Try and race your brother to the bus stop, moving your arms and legs as fast as you can.
Point out the birds you see on the power line.
Show Mom your friends house on the way down the hill.
Stop and ask for a hand to help you cross the street for the first time ever.
Sit in time out at the bus stop for ignoring Mom when she asked you to get out of the neighbors yard next to the bus stop.
Sit on Mom’s lap sucking your thumb and playing with your ear until Mom said you could get up.
On the way back up the hill, you might take Mom’s hand to cross the street again. Mom is left wondering where this sudden caution has come from.
You stop the watch the busy bees on the flowers and be sure and tell mom bees are working and you can’t touch them. You try and count them, up to 10, missing number 6, because you never say 6 when you are counting.
You know there is a spider in her web in the garden next to the sidewalk at Mrs. Smith’s house. You must stop at the web, look for the spider and tell her good morning.
A few more steps up the hill, you might sit down suddenly and tell Mom you want your shoes off. After some discussion, you decide it would be better to wait until you got back into your house to take your shoes off.

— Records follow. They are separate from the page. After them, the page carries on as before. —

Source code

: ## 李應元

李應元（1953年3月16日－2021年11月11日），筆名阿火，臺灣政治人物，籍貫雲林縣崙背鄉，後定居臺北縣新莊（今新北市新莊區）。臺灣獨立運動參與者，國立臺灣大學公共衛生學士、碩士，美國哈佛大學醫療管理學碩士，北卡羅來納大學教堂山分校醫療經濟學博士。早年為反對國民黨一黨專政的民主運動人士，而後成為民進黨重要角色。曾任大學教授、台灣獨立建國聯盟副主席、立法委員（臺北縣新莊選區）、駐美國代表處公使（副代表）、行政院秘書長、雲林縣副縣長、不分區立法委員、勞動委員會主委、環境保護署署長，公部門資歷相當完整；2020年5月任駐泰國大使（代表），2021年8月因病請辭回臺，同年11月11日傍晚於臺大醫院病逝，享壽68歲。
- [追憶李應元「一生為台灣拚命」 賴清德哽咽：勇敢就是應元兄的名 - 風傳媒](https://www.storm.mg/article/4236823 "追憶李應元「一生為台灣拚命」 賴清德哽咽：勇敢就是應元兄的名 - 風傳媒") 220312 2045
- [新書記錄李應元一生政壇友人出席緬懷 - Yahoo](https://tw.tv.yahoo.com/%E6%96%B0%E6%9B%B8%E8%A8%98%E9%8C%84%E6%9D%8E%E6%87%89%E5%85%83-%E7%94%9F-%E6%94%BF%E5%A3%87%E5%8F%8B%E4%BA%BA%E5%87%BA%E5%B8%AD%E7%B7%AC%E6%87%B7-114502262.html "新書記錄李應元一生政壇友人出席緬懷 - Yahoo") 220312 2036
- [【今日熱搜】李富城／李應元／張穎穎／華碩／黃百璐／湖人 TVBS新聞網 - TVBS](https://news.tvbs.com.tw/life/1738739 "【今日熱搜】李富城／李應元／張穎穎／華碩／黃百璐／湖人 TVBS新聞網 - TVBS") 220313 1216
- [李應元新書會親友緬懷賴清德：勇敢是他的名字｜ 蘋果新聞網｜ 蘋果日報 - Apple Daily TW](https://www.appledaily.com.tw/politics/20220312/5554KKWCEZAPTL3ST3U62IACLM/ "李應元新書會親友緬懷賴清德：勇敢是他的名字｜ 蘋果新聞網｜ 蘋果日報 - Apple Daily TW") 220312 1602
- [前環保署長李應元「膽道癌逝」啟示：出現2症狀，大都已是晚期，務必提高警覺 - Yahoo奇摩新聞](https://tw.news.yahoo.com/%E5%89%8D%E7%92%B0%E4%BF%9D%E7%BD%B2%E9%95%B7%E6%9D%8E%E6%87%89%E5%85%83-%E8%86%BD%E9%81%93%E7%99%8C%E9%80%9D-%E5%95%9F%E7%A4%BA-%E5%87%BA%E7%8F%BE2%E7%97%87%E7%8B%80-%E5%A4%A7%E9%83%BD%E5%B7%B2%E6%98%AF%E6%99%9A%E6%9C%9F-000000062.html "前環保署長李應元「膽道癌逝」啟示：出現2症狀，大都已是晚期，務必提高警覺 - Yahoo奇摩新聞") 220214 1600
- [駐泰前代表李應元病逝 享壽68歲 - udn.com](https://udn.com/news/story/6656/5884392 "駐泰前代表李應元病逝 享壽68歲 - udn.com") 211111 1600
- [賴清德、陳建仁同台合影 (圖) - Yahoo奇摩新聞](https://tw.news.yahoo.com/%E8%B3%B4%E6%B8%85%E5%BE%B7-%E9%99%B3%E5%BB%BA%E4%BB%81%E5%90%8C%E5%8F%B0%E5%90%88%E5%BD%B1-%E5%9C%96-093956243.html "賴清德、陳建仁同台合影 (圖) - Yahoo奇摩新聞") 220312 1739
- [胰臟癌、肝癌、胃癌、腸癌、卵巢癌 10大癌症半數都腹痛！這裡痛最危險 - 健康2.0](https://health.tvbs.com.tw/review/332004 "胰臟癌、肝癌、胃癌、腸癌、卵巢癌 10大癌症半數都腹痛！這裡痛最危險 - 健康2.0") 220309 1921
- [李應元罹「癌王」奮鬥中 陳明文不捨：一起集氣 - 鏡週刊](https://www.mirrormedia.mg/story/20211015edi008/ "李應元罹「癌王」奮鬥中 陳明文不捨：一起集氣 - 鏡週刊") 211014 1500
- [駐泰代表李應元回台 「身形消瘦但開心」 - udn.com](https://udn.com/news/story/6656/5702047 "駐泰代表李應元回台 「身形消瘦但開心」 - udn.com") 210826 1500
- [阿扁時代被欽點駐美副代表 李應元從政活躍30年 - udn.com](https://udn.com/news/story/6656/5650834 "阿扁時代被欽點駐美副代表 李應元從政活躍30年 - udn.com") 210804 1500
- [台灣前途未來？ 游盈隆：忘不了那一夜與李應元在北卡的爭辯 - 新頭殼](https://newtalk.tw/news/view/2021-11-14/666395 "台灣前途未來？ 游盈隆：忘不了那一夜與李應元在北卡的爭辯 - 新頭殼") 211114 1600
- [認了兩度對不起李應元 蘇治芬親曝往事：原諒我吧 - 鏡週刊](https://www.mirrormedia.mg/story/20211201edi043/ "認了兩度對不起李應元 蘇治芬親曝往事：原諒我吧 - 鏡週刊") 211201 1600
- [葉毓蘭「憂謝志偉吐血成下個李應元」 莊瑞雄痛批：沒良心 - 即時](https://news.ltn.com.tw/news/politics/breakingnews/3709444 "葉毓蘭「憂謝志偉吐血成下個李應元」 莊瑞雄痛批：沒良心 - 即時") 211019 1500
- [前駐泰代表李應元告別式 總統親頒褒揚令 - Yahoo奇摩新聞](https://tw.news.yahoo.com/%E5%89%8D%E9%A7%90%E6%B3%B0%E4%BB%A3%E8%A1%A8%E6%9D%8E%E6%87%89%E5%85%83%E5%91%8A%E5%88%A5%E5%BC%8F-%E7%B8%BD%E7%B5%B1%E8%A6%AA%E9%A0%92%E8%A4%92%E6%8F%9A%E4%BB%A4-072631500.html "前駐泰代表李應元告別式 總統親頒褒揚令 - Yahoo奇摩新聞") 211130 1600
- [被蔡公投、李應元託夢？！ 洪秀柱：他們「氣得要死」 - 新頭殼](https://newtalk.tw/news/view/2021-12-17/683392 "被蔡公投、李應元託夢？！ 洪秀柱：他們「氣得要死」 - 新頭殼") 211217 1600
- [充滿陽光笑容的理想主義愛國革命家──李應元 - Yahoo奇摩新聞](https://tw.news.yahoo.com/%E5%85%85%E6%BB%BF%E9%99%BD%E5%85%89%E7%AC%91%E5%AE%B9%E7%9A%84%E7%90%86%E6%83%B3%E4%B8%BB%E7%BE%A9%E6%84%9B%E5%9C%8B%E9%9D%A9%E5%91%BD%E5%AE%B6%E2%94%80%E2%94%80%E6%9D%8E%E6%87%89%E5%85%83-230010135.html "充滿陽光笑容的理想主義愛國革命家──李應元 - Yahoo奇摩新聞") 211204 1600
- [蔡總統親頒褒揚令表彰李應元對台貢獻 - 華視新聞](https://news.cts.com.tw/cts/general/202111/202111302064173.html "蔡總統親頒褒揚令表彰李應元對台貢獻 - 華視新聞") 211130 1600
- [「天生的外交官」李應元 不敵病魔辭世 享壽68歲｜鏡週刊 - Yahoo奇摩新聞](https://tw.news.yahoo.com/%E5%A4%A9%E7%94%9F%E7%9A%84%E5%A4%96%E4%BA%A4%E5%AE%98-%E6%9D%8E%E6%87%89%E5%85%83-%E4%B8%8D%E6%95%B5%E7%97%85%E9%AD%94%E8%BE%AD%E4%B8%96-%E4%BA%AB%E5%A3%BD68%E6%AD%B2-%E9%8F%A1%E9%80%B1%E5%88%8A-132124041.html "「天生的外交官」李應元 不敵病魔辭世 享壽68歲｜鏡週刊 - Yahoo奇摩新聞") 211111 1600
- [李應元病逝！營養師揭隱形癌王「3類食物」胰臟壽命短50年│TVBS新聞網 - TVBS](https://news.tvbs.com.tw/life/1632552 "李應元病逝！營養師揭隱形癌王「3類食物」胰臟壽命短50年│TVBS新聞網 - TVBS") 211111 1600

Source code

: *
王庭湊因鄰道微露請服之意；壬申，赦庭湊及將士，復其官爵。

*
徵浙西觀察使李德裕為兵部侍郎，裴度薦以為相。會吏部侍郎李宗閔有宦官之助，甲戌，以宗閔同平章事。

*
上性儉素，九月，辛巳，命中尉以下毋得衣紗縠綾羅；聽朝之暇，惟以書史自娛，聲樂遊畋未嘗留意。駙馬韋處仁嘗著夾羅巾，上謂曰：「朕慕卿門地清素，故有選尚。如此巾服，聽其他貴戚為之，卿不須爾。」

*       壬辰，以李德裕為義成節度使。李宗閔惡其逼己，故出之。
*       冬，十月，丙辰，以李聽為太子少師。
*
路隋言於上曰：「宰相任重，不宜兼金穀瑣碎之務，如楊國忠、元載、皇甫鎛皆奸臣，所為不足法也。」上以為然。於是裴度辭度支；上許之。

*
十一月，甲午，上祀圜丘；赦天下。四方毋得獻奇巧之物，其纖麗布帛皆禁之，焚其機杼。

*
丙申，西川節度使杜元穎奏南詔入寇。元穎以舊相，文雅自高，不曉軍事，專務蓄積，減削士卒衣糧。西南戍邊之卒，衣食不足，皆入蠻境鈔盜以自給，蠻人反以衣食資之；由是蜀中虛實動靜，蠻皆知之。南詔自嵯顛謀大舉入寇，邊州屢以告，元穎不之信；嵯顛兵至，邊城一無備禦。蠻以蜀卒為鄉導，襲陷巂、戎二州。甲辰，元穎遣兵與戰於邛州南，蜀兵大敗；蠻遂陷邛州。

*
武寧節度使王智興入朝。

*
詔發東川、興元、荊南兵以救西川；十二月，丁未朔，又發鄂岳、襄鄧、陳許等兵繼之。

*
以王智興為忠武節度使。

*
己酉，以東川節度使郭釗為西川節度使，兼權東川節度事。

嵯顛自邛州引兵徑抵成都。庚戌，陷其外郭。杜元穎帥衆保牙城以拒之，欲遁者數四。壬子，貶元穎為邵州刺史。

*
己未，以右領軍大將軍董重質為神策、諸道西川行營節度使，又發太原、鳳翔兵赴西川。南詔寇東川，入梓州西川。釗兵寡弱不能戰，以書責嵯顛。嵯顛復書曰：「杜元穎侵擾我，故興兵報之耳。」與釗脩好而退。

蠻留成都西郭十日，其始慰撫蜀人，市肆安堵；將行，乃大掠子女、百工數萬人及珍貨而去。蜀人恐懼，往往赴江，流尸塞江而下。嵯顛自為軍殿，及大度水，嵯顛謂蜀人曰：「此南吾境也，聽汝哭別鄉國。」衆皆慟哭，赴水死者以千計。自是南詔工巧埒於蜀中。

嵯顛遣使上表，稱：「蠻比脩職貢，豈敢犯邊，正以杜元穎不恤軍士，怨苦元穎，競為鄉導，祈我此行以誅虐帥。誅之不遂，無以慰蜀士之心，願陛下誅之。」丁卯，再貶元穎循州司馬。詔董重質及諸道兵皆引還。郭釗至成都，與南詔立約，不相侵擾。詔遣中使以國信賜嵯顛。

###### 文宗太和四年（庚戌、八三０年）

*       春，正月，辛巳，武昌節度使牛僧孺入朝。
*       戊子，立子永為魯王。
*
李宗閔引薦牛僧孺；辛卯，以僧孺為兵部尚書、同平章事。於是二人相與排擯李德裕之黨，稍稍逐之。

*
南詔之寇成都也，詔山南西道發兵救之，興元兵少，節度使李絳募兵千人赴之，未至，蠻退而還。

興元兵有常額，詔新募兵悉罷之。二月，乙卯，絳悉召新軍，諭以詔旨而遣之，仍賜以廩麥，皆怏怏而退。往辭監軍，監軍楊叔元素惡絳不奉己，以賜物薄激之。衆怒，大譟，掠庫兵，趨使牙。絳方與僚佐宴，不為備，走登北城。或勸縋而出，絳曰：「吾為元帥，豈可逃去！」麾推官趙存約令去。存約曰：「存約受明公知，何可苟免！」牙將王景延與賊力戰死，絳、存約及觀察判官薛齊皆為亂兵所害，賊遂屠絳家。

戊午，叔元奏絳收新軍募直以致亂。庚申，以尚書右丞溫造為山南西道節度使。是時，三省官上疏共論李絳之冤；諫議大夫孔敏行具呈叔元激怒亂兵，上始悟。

You see the garbage truck and stop to watch him empty some trash cans near your house. Then you listen to his truck beep as he tries to back half way down the street in search of a place to turn around. For some reason unknown to Mom, big green trucks fascinate you.
As we approach our house, you might hear the dogs barking from the window next door. You look for them and squeal with excitement. You are happy to hear from them, and equally happy they aren’t outside jumping on you.
You might notice the sprinklers going in our yard in an effort to grow some grass. You go to the closest sprinkler and try messing with it, because that’s what you see mom doing every day.
As we get to our front door, you see our cat and squeal again, trying to convince the cat to come in the house with us. She doesn’t want too. You decide to ask Mom for more milk instead.
And so, at barely 8:40, you have had a busy day outside in the sunshine. If you were a Mom, walking to the bus this morning with a two year old, you might have walked down, and walked back, thinking only of what’s next on your to-do list, wondering how you can get it all done, and missed the wonder of a two-year-old’s world. You might, if you weren’t walking with this amazing two-year-old. If only we could all be two again, just for a little while.